• **Data provided**:
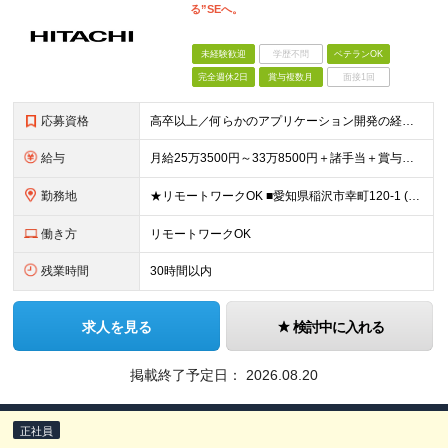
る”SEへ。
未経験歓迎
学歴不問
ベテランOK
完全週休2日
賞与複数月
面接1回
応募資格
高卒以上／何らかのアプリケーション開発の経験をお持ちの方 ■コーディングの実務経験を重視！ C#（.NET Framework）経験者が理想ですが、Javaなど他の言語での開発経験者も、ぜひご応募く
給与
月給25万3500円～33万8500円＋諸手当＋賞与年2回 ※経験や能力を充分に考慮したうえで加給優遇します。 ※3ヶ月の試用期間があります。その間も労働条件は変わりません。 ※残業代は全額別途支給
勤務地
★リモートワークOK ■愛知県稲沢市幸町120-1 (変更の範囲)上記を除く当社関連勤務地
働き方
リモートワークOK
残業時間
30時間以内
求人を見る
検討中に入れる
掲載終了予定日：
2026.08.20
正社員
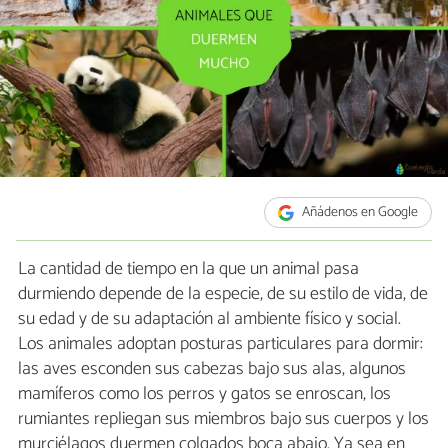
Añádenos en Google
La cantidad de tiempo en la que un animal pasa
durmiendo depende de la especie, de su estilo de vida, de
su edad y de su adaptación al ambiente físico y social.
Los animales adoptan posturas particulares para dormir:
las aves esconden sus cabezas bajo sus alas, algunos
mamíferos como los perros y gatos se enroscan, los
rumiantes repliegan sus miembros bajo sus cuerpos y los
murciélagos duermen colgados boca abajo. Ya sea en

* * *

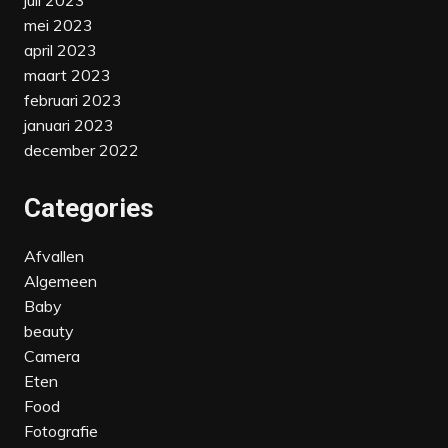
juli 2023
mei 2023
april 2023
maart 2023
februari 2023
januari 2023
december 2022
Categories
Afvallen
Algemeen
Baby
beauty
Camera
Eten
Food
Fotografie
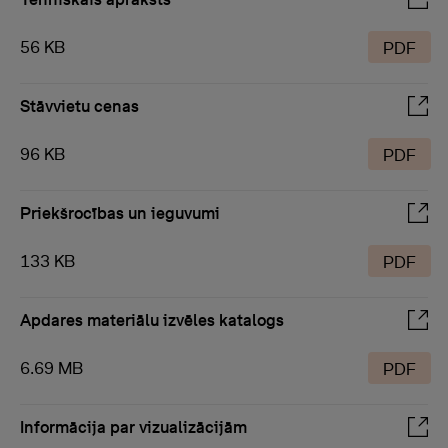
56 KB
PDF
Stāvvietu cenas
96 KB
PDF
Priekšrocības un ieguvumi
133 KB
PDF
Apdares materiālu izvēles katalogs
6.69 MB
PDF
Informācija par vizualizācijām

• **What you will do**:
Report every line above that has the string "リモートワークOK" in it.

• **Reply**:
★リモートワークOK ■愛知県稲沢市幸町120-1 (変更の範囲)上記を除く当社関連勤務地
リモートワークOK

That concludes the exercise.